Panhandlers in Kamloops taking up music to circumvent bylaw
Last Updated: Wednesday, May 27, 2009 | 9:06 PM PT
A crackdown on panhandling in Kamloops, B.C., has seen more street people picking up musical instruments despite their seeming lack of talent, a city official said.
The city set up a co-ordinated task force in March to deal with crime and safety in the downtown core and enforce rules against panhandlers, said community safety and enforcement manager Jon Wilson.
Many panhandlers then came up with a creative way to circumvent the bylaws by turning themselves into performers, Wilson said.
"We have observed an increase in the activity with people that aren't necessarily as musically talented as the traditional buskers would've been," he said Tuesday.

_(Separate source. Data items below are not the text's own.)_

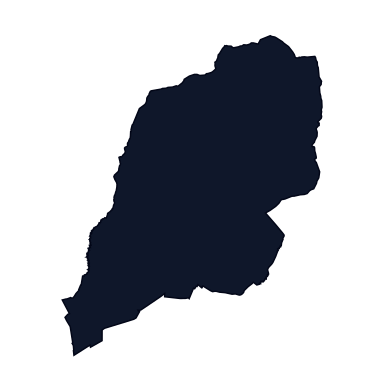 outline of Ciumani, Harghita, Romania, rotated 170°
{"feature_id": "2599482B61629303727972", "entity_name": "Ciumani", "entity_type": "district", "adm_level": 2, "iso_a3": "ROU", "parent_name": "Romania", "parent_adm1": "Harghita", "projection": "orthographic", "projection_center": [25.481, 46.64], "detail": "fine", "context": "isolated", "style": "filled", "palette": "ink", "viewbox_px": 384, "rotation_deg": 170, "n_neighbors": 0, "source": "geoboundaries", "source_scale": "gbopen_adm2", "svg_char_len": 5989}
<svg xmlns="http://www.w3.org/2000/svg" viewBox="0 0 384 384"><g transform="rotate(170 192 192)"><path d="M101.2,326.2L105.6,328.1L107.7,328.5L109.4,327.6L111.5,327.3L112.9,327.3L115.5,328.0L117.0,327.4L118.2,327.1L119.0,327.4L120.8,326.9L126.0,326.8L126.9,327.3L128.1,328.8L131.3,329.5L132.7,330.2L133.5,330.0L134.3,330.4L135.5,329.0L136.8,328.2L140.8,323.6L142.3,322.5L143.0,320.6L142.9,320.3L144.5,317.8L145.5,316.4L146.9,315.8L146.9,314.5L147.4,312.7L147.4,311.2L147.1,310.3L147.3,309.2L148.4,308.3L150.9,306.8L152.3,306.3L155.7,305.9L157.2,306.0L159.0,304.9L164.1,305.4L166.6,306.9L169.2,307.4L174.5,306.6L180.1,304.3L180.7,303.0L182.6,301.2L187.4,298.6L189.1,299.3L193.1,298.7L197.5,299.2L199.4,298.7L203.2,299.1L204.4,298.7L214.7,298.7L215.6,298.3L217.1,296.2L217.6,294.9L218.9,293.9L220.1,292.4L221.0,289.2L221.9,287.7L223.1,286.4L229.3,283.3L238.4,268.9L239.3,268.3L241.2,264.0L241.3,262.4L241.9,262.2L242.9,257.8L243.7,255.3L244.2,255.2L245.4,253.3L245.5,252.8L246.9,251.4L247.3,250.3L247.1,249.3L247.4,248.7L248.3,248.1L250.0,247.7L250.8,247.0L250.9,245.6L250.6,243.6L251.5,241.7L253.3,240.6L254.8,239.1L255.7,238.8L256.5,239.2L257.9,238.8L257.6,234.5L257.7,233.7L257.5,232.1L258.3,230.8L258.7,230.6L259.3,229.3L260.1,227.3L260.2,226.5L261.0,225.0L265.4,222.1L266.3,220.6L265.7,217.6L264.6,214.4L264.5,212.7L265.1,210.0L266.5,206.1L267.1,205.3L268.3,202.6L268.8,202.3L269.7,200.4L269.9,198.5L270.4,197.9L270.3,197.0L270.5,196.7L270.1,196.0L270.2,194.8L270.9,193.1L271.4,192.9L272.3,190.6L273.1,189.3L273.6,189.2L274.0,188.2L274.4,188.2L276.2,186.8L278.8,185.6L279.1,184.5L280.8,181.3L281.2,181.3L282.3,181.8L283.8,180.9L284.4,181.1L285.4,180.7L285.6,180.4L286.1,180.3L286.0,180.0L286.6,179.9L287.4,177.9L287.8,177.6L288.7,177.9L289.1,177.5L289.2,176.8L291.6,174.6L293.3,174.3L293.7,173.7L294.6,173.9L295.4,173.0L295.5,172.7L295.3,172.5L295.7,171.9L296.7,171.9L297.0,171.2L297.4,171.2L297.2,170.8L297.6,170.5L297.4,170.2L298.1,169.7L298.2,170.0L298.5,169.8L298.6,169.5L298.4,169.2L298.9,169.2L298.8,168.6L299.0,168.5L298.6,168.2L299.3,167.9L299.4,167.5L299.2,167.4L299.5,167.4L299.9,167.1L299.7,166.8L299.7,166.2L300.0,166.1L299.7,165.9L300.0,165.4L299.8,164.5L300.2,164.5L300.8,163.8L301.0,162.9L301.3,162.9L300.9,162.2L301.2,161.4L300.9,161.1L300.6,159.7L301.1,158.7L301.3,159.0L301.4,158.5L301.2,158.5L301.4,157.4L300.8,157.5L300.6,157.2L301.3,156.6L301.9,156.8L301.6,156.3L301.9,155.7L302.1,155.7L302.0,155.4L302.4,155.6L302.7,155.2L302.3,155.1L302.5,154.7L303.8,154.6L303.5,154.1L303.8,154.0L303.4,153.6L303.6,153.2L303.4,153.2L303.6,153.1L303.3,152.6L303.9,152.6L304.0,151.8L304.3,151.7L304.7,150.6L304.8,150.7L305.1,150.1L305.7,150.1L305.7,149.6L306.2,149.6L306.3,149.1L305.9,149.0L306.0,148.7L305.6,148.3L305.9,147.7L305.4,147.7L305.5,147.3L306.4,147.6L306.6,147.0L306.3,146.9L306.8,146.6L306.4,146.6L306.4,146.2L306.6,146.4L306.9,146.0L306.5,145.3L306.5,144.6L306.2,144.7L306.4,144.0L305.8,143.5L305.9,142.7L306.2,142.6L305.4,142.2L305.6,141.7L306.1,141.7L306.4,141.3L306.0,141.0L306.0,140.6L306.3,140.2L305.6,139.8L305.8,139.5L305.6,139.3L305.7,139.0L306.2,138.8L306.5,139.0L306.4,138.7L306.6,138.5L306.4,138.5L306.2,138.0L306.7,137.4L306.3,137.0L306.7,136.9L306.8,136.6L306.3,136.1L306.3,135.6L307.0,135.0L306.8,134.7L307.1,134.6L307.2,133.7L307.5,133.8L307.8,133.7L307.4,133.5L307.6,133.0L307.3,132.7L307.8,132.2L307.7,131.4L308.3,130.9L308.9,130.8L309.2,130.3L309.6,130.3L309.9,129.3L312.4,129.0L313.0,128.4L313.0,128.0L314.3,128.2L317.3,119.6L317.8,119.7L320.5,115.5L320.2,115.0L323.9,112.1L326.2,109.5L327.8,108.3L328.8,108.3L329.8,109.1L334.0,108.3L334.4,108.5L338.5,108.2L333.8,93.5L335.5,93.1L338.8,90.6L337.8,87.1L335.3,80.6L335.6,64.3L336.3,63.8L335.5,61.4L335.9,56.9L336.3,56.5L336.6,51.7L319.0,59.0L318.9,56.8L306.4,61.2L304.5,71.7L301.8,73.0L271.4,76.8L269.0,77.7L264.5,83.3L265.5,84.0L265.8,85.0L264.4,84.6L262.9,84.7L240.8,94.6L236.5,96.8L237.1,93.6L222.1,89.2L216.9,88.4L213.8,88.4L213.3,87.5L207.2,97.0L206.2,96.3L204.2,98.5L203.4,98.1L202.2,99.8L199.0,95.9L198.7,96.0L198.0,97.6L197.6,97.6L190.9,91.6L189.0,90.3L186.7,90.3L185.1,89.9L182.3,88.6L176.8,87.1L170.3,84.4L167.0,84.1L163.6,82.4L162.7,82.2L161.1,82.5L159.8,83.2L158.6,84.2L157.7,85.9L153.2,89.0L148.8,91.3L147.3,92.5L144.3,89.2L141.3,89.5L141.5,90.4L140.8,90.7L140.3,90.3L140.3,91.0L139.6,91.3L139.6,92.0L138.6,91.9L138.4,91.4L137.7,91.8L137.7,91.4L137.4,91.2L137.1,91.5L137.2,91.9L136.1,92.1L135.3,93.6L134.0,93.4L133.9,94.1L134.1,94.3L133.8,94.8L133.9,95.3L132.6,95.7L132.1,96.7L131.7,96.6L131.6,96.9L132.2,97.3L132.1,97.6L130.9,97.8L130.8,98.7L131.1,102.2L130.5,103.4L129.2,104.8L126.2,107.0L124.6,108.6L120.8,114.0L118.0,118.8L118.2,119.0L117.3,119.4L117.5,120.6L117.1,120.7L117.3,121.0L116.8,121.1L116.4,121.6L115.9,121.4L115.9,121.8L114.8,122.6L114.4,122.6L114.4,123.0L114.2,122.9L113.4,123.7L112.6,126.4L110.6,129.6L110.8,130.0L110.4,130.8L108.9,132.8L108.9,133.9L110.2,136.4L115.3,145.3L123.3,158.6L118.4,160.3L112.1,163.3L108.4,165.8L106.1,168.3L104.9,169.1L103.9,168.9L101.6,169.0L94.3,170.5L91.9,170.2L85.9,170.5L81.9,170.1L78.9,170.5L75.9,172.9L74.1,173.6L71.6,174.0L68.0,178.8L67.1,181.0L64.7,183.9L62.8,189.7L64.5,199.6L65.3,200.7L65.7,203.0L64.0,203.6L63.6,204.6L63.7,208.5L64.0,211.1L63.6,214.2L63.7,215.0L64.3,215.6L65.7,215.6L66.0,216.1L65.3,217.8L62.8,219.8L62.2,221.2L59.2,225.2L58.4,228.8L58.4,230.1L58.8,232.4L58.4,233.3L56.4,235.0L55.3,235.4L54.8,237.8L56.0,238.5L56.0,239.2L52.0,242.1L51.6,242.9L51.2,244.1L51.4,245.9L50.4,248.6L50.5,249.4L50.3,250.8L49.3,252.8L49.1,254.1L48.4,259.5L48.8,262.0L48.6,264.1L48.9,267.5L48.3,273.3L47.7,274.1L46.2,275.4L45.5,278.0L45.2,278.5L46.9,283.2L46.2,291.4L46.1,292.7L46.4,293.8L46.5,295.1L46.1,298.2L46.9,300.1L47.0,303.0L47.5,304.2L55.1,304.8L57.8,305.6L60.6,305.9L61.8,305.6L62.8,306.0L62.8,305.7L63.3,305.6L64.8,305.7L66.5,306.1L67.0,306.9L67.4,309.6L68.6,312.6L71.7,318.4L75.9,322.8L76.9,324.3L81.8,328.8L83.5,330.2L86.4,331.3L87.8,332.3L98.1,330.1L101.2,326.2Z" fill="#0f172a" stroke="#020617" stroke-width="1.5"/></g></svg>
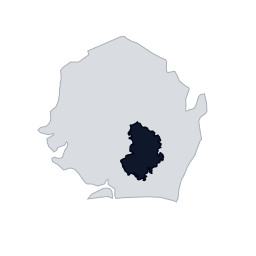 Bo, Southern, Sierra Leone (highlighted), rotated 337°
{"feature_id": "65957751B93581480515289", "entity_name": "Bo", "entity_type": "district", "adm_level": 2, "iso_a3": "SLE", "parent_name": "Sierra Leone", "parent_adm1": "Southern", "projection": "mercator", "projection_center": [-11.769, 7.985], "detail": "fine", "context": "in_parent", "style": "filled", "palette": "ink", "viewbox_px": 256, "rotation_deg": 337, "n_neighbors": 0, "source": "geoboundaries", "source_scale": "gbopen_adm2", "svg_char_len": 7241}
<svg xmlns="http://www.w3.org/2000/svg" viewBox="0 0 256 256"><g transform="rotate(337 128 128)"><path d="M211.7,126.3L211.5,128.0L209.9,136.1L207.4,143.0L205.7,144.7L198.7,146.5L195.7,149.5L193.1,159.4L191.4,167.0L189.0,168.3L178.6,179.5L171.8,183.7L167.1,187.3L162.6,192.0L156.9,196.6L150.9,204.3L146.5,212.4L143.6,214.9L141.4,212.6L131.0,204.7L120.1,199.3L96.9,190.5L89.2,188.0L89.5,184.8L92.2,179.1L87.8,172.3L89.5,167.4L87.8,167.4L84.5,170.3L77.4,169.5L72.7,165.3L68.9,163.7L67.2,161.6L64.8,150.4L63.0,145.4L59.5,142.3L52.3,141.5L49.4,134.7L45.4,129.4L46.1,126.1L49.3,126.3L51.8,128.7L55.9,129.7L60.9,124.0L65.5,120.9L66.5,118.2L65.9,116.7L63.2,119.0L55.7,118.4L53.8,120.5L50.5,121.1L47.9,114.4L48.0,110.5L49.1,106.2L56.7,105.4L57.3,104.0L52.1,103.1L45.5,98.0L44.3,94.6L47.6,93.4L50.7,93.9L53.4,94.6L56.3,93.4L59.1,91.5L60.7,89.1L62.9,82.5L70.0,80.3L74.2,76.3L78.2,70.0L80.0,65.7L81.6,63.5L82.6,61.6L83.4,59.5L85.2,57.6L87.1,53.0L88.3,48.7L92.4,46.7L100.8,44.9L108.3,48.0L120.5,45.3L121.2,41.3L132.3,41.3L145.6,41.2L156.6,41.1L160.4,42.2L161.8,45.2L165.4,49.8L169.2,53.0L173.9,60.0L179.3,68.2L185.2,75.6L189.0,79.6L189.4,81.0L189.2,82.6L187.3,86.4L185.7,90.4L185.9,92.0L187.0,92.7L193.2,94.0L193.7,98.5L193.7,104.8L196.7,110.6L199.6,114.9L199.4,116.4L192.5,123.8L189.7,131.0L188.4,133.1L187.8,134.7L189.2,135.5L191.1,135.0L193.8,135.6L196.4,135.8L199.8,133.2L205.5,126.5L207.4,125.7L211.7,126.3ZM87.0,185.2L86.2,186.6L82.5,183.0L63.3,177.6L68.7,174.8L82.0,173.9L86.0,175.6L87.7,177.0L88.4,179.6L87.0,185.2Z" fill="#d9dde1" stroke="#a8b0b8" stroke-width="1"/><path d="M143.4,172.1L144.1,171.6L144.5,171.2L144.7,170.9L144.7,170.0L145.0,169.6L145.5,169.6L145.7,169.9L146.1,170.0L146.1,170.3L146.3,170.4L146.4,170.6L146.5,170.8L146.6,170.6L146.9,170.5L147.2,170.7L147.3,170.8L147.4,170.3L147.8,170.4L147.9,170.1L148.1,170.3L148.3,169.7L148.4,169.1L148.6,168.9L148.8,168.9L148.6,168.5L148.6,168.3L148.9,168.2L148.7,168.0L148.7,167.9L148.9,167.8L148.7,167.6L149.0,167.3L149.4,167.4L149.5,166.5L149.3,166.4L149.5,166.1L149.5,165.9L149.3,165.9L149.1,165.5L149.0,165.3L148.9,165.2L148.7,164.6L148.6,164.3L148.5,163.9L148.3,163.8L148.2,163.5L147.9,163.5L147.7,163.7L147.4,163.7L147.0,164.1L146.7,164.2L146.7,164.5L146.5,164.8L146.4,165.1L146.0,165.3L145.8,165.4L145.9,165.5L145.7,165.6L145.7,165.8L145.0,165.8L144.7,165.8L144.4,165.6L144.5,165.3L145.0,164.8L144.8,164.5L144.8,164.0L145.1,163.6L145.0,163.2L144.9,163.0L145.3,162.0L145.7,161.3L146.1,161.2L146.6,160.9L146.9,160.6L147.0,160.1L146.8,159.7L146.9,159.4L147.0,159.0L147.2,158.8L147.5,158.7L148.0,158.4L148.2,158.2L148.4,158.4L148.5,158.4L148.6,158.6L148.9,158.7L149.1,158.5L149.6,158.6L150.1,158.5L150.3,158.7L150.5,158.7L150.4,158.3L150.2,158.0L150.1,157.7L150.1,157.1L151.3,156.7L151.8,156.1L152.1,155.8L151.9,155.7L151.8,155.2L151.6,154.9L151.4,153.9L150.5,153.3L150.3,153.0L150.3,152.6L150.4,152.3L150.8,152.1L151.2,152.2L153.0,152.3L153.1,152.2L153.1,151.7L153.2,151.4L153.0,151.1L153.1,150.6L153.2,148.2L153.1,147.9L152.8,147.1L152.7,146.9L152.8,146.6L152.6,146.3L151.9,146.4L151.3,146.2L150.4,146.0L149.6,146.1L149.4,145.8L149.5,145.4L149.4,145.2L149.6,144.9L149.4,144.4L149.8,143.9L150.3,143.5L150.5,143.1L150.6,142.6L150.2,142.4L150.1,141.8L149.6,141.7L149.5,141.4L149.6,141.1L149.6,140.7L148.9,140.5L148.6,140.3L148.1,140.2L147.5,140.3L147.0,139.4L146.1,138.5L145.7,137.5L145.7,136.8L145.8,135.9L145.2,135.1L144.5,134.4L144.0,133.9L142.6,133.6L141.7,133.0L141.4,132.7L141.0,131.2L141.0,129.4L140.6,128.5L140.1,128.0L139.3,127.6L139.0,127.3L139.0,126.4L138.9,126.1L137.8,126.6L137.1,126.8L135.5,126.9L134.5,127.0L133.9,127.1L133.7,127.1L132.9,126.9L132.3,126.8L131.3,126.4L131.1,126.6L131.1,127.0L131.3,127.3L131.2,127.5L131.4,127.8L131.4,128.1L131.2,128.2L131.1,128.3L131.2,128.5L131.1,128.8L130.8,128.8L130.7,128.9L130.8,129.1L130.7,129.3L130.6,129.8L130.3,129.8L130.2,130.0L129.9,130.4L129.9,130.5L129.7,130.9L129.6,130.7L129.4,130.8L129.4,131.0L129.5,131.1L129.4,131.3L129.4,131.2L129.2,131.1L129.2,131.3L129.3,131.4L129.2,131.5L128.8,131.4L128.4,131.6L128.2,131.7L128.0,131.8L127.9,132.0L127.6,132.0L127.2,132.1L126.6,132.5L126.4,132.7L126.3,133.1L126.0,133.4L126.3,134.7L126.3,134.9L126.7,134.7L127.0,134.7L127.2,134.8L127.2,134.6L127.5,134.4L127.8,134.3L128.0,134.5L128.1,135.0L128.2,135.9L128.5,136.6L128.4,137.5L126.8,137.5L125.9,137.6L125.5,137.7L125.2,137.7L125.1,137.8L125.2,138.3L125.3,138.4L126.1,139.0L127.1,139.8L127.0,140.5L127.3,141.0L127.2,142.2L127.2,142.9L127.0,143.6L126.7,143.9L126.9,144.1L126.7,144.1L126.6,144.3L126.4,144.7L126.4,145.0L126.2,144.8L124.8,144.8L124.1,145.1L123.2,145.6L122.6,146.4L122.3,146.9L121.9,147.6L121.3,149.2L120.9,149.7L120.9,149.9L121.0,150.3L121.8,150.8L122.8,151.9L122.7,152.1L122.2,152.7L122.1,153.1L122.1,153.3L122.3,153.5L122.8,153.9L122.3,154.0L122.1,154.2L121.1,153.5L120.2,153.4L119.5,153.2L118.5,153.2L118.1,153.0L117.2,152.8L115.7,152.8L115.4,152.8L115.2,153.0L115.0,153.5L114.2,154.4L113.1,155.0L112.8,155.1L112.6,155.1L112.5,154.8L112.0,154.8L111.8,154.7L111.2,154.7L110.9,154.8L110.6,154.8L109.8,154.9L109.7,155.0L109.2,154.9L109.0,155.0L108.8,155.4L108.6,155.4L108.3,156.0L108.4,156.6L108.5,156.7L108.7,156.9L108.7,157.3L108.8,157.8L108.7,158.6L108.8,158.9L108.6,159.4L108.5,159.6L108.6,160.0L108.7,160.5L108.2,161.2L108.1,161.4L108.0,161.7L108.2,161.9L108.7,162.3L108.7,162.6L108.5,163.3L108.5,163.9L108.6,164.2L108.6,164.8L108.8,164.9L109.0,165.1L109.0,165.3L108.6,165.5L108.8,166.0L108.8,166.3L108.6,166.5L108.7,166.8L109.3,167.5L109.4,168.0L109.8,168.7L110.0,169.0L110.1,169.3L110.2,169.5L110.2,169.8L110.0,170.1L109.8,170.7L109.7,171.1L110.2,171.5L110.4,171.6L111.5,171.0L111.8,170.9L113.4,170.9L113.8,171.1L114.3,171.7L114.6,172.2L115.0,172.8L115.4,172.6L115.7,172.2L116.0,172.1L116.2,172.5L116.6,172.5L116.8,172.5L117.0,173.0L117.5,173.1L117.6,172.9L117.8,173.2L117.8,173.4L117.6,173.9L117.3,174.0L116.6,173.8L116.4,173.8L116.2,173.8L115.9,174.1L115.8,174.3L116.1,175.5L116.3,175.8L116.4,176.3L116.6,176.2L118.2,175.8L118.8,175.8L118.8,176.0L118.3,176.3L117.8,176.9L117.6,177.3L117.1,177.9L116.9,178.3L116.8,178.6L117.0,179.0L117.2,179.4L118.1,179.9L118.7,179.9L119.0,179.9L119.6,179.9L120.4,179.9L120.9,179.6L121.5,180.0L121.9,180.2L122.1,180.5L122.9,181.0L122.2,181.8L121.8,182.1L122.1,182.4L122.6,182.7L122.9,182.7L123.5,182.5L123.9,182.3L124.1,181.2L124.0,180.9L123.6,180.4L123.3,180.0L123.6,179.6L123.9,179.4L124.1,179.4L124.6,179.7L124.8,179.9L125.2,179.9L125.5,180.0L126.0,180.0L126.1,179.9L126.0,179.4L125.7,179.2L125.0,178.7L124.7,178.2L125.1,177.5L125.8,176.8L126.6,176.9L126.9,176.8L127.2,176.5L127.4,176.3L127.8,176.8L129.1,175.9L129.8,174.5L130.1,174.1L130.3,173.9L130.4,173.4L130.6,173.0L130.5,172.8L130.5,172.4L131.1,172.2L131.8,172.3L131.8,172.8L131.6,173.3L131.7,173.7L132.0,174.1L131.6,174.6L131.4,175.0L131.2,175.5L130.6,176.8L130.7,177.2L131.5,178.3L131.7,178.8L132.0,178.9L131.9,178.5L132.0,178.4L132.0,178.2L132.3,178.1L132.4,177.8L132.8,177.5L133.2,176.9L133.2,176.1L133.4,175.9L133.6,175.5L134.0,175.0L134.3,174.4L134.6,174.1L135.7,174.1L135.8,174.0L136.9,174.0L137.6,173.9L138.0,174.2L138.3,174.5L139.1,174.5L139.5,174.4L140.0,173.7L140.1,173.2L140.5,172.5L140.8,172.1L141.5,171.7L142.2,171.7L143.1,172.0L143.4,172.1Z" fill="#0f172a" stroke="#020617" stroke-width="1.5"/></g></svg>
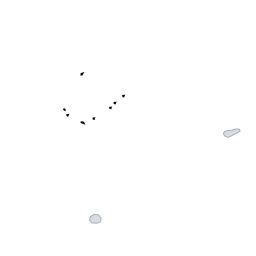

"It's individuals that are picking up a harmonica just trying to create music in order to be able to have a cup out or whatever to receive money from people that pass by."
The city is now looking at ways to regulate busking, including a permit system, which could allow officials to control the quality of music performed on the streets.
Gay Pooler, general manager of the Kamloops Central Business Improvement Association, said some long-time, legitimate buskers welcome regulations on their trade.
"They feel the same way we do about, I mean, a lot of the ones we have that are regulars, they are musicians, they're good," Pooler said.
"They don't want to have these other ones infringing on their territory."